> **TUGAS ANDA**
Ambil sebagian teks tentang belanja lewat jasa kurir tanpa mengubah satu kata pun. Mulailah pada kata-kata yang memuat "Hasilnya saya harus" dan berhentilah setelah "mudah dan diuntungkan.".

> **TEKS PILIHAN**
Di tangan saya sudah ada uang sebesar Rp 200 ribu
rupiah. Kurir memerintah saya untuk menggunakan kalkulator. Dia juga sudah
memilah beberapa tumpuk belanjaan sesuai dengan tempat belanja.
“Saya yang belanja, bukan admin. Saya yang tahu
berapa tarif jasa, bukan admin!” katanya dengan intonasi tinggi. Saya sempat speechless. Meski begitu, saya turuti
juga untuk menghitung belanjaan dengan kalkulator ponsel saya.
Hasilnya saya harus membayar tarif jasa sebesar Rp
60 ribu. Tentu saja saya kaget, tapi tidak bisa berbuat apa-apa. Tanpa basa
basi lagi si kurir pergi melewati jalan lembab setelah hujan mengguyurr sejak
pagi. Serius, kali ini saya menyesal menggunakan jasa kurir untuk belanja.
Inovasi
Perusak Stabilitas Keuangan
Sekali dua kali, apalagi jika pesannya barengan
dengan teman-teman lain. Belanja dengan jasa kurir ini bukanlah hal yang
merugikan. Apalagi jika rembukan ramai-ramai. Terkadang Cuma butuh pengeluaran
seharga parkir saja untuk belanja. Sekali dua kali lebih mudah dan diuntungkan.

Beberapa baris:
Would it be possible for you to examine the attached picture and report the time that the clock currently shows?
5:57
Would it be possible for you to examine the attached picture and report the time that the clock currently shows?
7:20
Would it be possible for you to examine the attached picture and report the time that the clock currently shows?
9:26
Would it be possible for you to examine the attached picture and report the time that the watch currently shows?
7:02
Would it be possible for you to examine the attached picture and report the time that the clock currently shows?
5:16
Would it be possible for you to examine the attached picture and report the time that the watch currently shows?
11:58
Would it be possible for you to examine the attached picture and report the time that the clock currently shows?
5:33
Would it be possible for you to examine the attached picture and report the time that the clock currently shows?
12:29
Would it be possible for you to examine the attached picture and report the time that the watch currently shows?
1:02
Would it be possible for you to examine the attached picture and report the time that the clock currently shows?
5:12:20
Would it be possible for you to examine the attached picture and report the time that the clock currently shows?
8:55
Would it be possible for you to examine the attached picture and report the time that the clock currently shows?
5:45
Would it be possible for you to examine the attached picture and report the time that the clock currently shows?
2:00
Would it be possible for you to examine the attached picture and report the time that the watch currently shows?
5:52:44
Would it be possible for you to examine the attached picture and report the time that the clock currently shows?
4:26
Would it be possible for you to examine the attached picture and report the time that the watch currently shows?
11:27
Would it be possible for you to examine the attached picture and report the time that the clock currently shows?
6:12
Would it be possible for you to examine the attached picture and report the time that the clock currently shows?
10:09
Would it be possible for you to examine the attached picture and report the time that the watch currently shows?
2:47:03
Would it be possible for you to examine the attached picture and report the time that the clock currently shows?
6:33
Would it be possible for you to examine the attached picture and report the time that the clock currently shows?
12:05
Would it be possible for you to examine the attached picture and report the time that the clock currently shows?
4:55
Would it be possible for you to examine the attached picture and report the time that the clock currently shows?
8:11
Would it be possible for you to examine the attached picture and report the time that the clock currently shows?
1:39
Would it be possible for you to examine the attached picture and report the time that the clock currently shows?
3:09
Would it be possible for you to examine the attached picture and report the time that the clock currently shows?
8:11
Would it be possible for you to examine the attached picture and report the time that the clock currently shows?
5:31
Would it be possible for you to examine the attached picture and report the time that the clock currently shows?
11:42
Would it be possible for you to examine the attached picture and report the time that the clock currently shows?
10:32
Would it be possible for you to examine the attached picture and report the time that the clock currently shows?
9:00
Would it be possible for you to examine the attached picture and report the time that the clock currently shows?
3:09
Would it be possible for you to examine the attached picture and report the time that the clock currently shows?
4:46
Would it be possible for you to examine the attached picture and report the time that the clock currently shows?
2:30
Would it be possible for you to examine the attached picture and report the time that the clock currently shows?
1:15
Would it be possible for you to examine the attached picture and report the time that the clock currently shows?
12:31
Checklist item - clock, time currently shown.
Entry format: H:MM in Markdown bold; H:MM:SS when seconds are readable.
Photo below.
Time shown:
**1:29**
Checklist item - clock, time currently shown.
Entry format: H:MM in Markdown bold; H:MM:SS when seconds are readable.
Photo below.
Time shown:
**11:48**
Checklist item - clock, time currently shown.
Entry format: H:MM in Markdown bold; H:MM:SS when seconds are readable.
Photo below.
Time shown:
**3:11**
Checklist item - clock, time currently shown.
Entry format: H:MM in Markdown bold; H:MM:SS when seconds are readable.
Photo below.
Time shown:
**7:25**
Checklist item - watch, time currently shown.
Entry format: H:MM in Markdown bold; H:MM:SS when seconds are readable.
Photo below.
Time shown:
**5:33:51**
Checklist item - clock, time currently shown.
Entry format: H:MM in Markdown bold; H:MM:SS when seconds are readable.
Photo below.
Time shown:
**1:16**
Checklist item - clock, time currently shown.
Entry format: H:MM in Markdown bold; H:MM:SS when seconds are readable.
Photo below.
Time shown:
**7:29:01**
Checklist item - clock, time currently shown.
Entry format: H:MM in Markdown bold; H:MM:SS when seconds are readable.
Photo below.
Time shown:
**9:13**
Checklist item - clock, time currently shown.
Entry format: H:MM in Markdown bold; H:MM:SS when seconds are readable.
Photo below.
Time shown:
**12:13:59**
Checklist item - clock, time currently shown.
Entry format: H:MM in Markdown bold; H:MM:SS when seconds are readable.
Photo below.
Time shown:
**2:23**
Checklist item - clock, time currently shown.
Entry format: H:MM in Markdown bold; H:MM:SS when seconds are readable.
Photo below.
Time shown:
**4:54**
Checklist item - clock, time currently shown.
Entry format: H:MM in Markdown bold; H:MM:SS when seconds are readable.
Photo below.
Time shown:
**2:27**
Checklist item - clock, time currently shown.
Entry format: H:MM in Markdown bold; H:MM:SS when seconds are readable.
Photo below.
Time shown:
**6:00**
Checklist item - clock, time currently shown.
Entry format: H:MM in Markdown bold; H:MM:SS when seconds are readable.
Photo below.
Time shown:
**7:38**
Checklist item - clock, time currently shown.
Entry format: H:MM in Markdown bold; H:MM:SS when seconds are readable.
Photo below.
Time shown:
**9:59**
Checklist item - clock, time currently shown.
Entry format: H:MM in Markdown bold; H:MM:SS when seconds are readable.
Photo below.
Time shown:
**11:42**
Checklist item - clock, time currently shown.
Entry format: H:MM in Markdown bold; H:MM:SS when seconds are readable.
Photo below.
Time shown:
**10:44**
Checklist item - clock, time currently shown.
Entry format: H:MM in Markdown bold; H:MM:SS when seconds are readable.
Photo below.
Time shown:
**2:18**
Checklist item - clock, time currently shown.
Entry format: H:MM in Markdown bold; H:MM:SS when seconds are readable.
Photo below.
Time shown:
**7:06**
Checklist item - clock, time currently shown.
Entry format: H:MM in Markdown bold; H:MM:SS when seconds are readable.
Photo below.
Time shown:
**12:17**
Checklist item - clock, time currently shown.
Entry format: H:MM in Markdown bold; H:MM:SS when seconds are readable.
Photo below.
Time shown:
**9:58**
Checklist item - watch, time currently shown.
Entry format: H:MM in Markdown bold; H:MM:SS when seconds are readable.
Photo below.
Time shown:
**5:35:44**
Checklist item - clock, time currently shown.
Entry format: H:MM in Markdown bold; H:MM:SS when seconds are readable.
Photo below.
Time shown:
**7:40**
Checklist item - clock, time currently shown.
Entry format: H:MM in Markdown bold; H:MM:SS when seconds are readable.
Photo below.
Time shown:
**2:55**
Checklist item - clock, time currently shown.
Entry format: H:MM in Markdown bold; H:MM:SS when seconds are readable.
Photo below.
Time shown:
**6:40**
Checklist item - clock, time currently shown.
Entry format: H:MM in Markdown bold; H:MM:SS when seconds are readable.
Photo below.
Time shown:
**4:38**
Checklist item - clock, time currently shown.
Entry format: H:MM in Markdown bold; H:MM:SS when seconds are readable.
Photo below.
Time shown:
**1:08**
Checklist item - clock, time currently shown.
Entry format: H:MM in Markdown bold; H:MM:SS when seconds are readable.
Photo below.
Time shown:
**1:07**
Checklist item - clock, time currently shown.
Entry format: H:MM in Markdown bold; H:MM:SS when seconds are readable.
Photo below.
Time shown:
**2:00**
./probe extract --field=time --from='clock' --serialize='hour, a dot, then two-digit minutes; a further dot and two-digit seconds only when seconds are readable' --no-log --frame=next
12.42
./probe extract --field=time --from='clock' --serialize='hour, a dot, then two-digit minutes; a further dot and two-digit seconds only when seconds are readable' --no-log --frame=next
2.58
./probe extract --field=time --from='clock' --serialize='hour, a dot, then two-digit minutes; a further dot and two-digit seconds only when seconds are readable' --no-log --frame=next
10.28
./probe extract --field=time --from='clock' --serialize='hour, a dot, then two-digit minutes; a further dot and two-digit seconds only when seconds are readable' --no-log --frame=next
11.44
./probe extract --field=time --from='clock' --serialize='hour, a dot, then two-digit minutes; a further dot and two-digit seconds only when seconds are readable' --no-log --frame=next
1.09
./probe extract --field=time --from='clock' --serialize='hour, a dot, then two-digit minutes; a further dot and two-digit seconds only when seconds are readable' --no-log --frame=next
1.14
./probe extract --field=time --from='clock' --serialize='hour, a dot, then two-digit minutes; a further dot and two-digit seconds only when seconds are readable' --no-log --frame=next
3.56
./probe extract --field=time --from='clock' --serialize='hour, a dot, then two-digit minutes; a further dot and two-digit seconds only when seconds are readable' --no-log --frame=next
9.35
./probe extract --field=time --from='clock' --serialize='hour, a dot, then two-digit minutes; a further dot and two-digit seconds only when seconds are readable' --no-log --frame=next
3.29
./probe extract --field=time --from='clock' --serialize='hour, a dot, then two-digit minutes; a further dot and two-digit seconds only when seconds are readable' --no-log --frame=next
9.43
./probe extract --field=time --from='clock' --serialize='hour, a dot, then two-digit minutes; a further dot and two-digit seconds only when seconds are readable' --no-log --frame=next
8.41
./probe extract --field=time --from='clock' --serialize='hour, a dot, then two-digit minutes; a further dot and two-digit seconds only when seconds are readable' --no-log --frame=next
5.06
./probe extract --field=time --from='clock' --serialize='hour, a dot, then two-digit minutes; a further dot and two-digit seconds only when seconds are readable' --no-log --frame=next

> **HASILNYA BERIKUT**
Hasilnya saya harus membayar tarif jasa sebesar Rp
60 ribu. Tentu saja saya kaget, tapi tidak bisa berbuat apa-apa. Tanpa basa
basi lagi si kurir pergi melewati jalan lembab setelah hujan mengguyurr sejak
pagi. Serius, kali ini saya menyesal menggunakan jasa kurir untuk belanja.
Inovasi
Perusak Stabilitas Keuangan
Sekali dua kali, apalagi jika pesannya barengan
dengan teman-teman lain. Belanja dengan jasa kurir ini bukanlah hal yang
merugikan. Apalagi jika rembukan ramai-ramai. Terkadang Cuma butuh pengeluaran
seharga parkir saja untuk belanja. Sekali dua kali lebih mudah dan diuntungkan.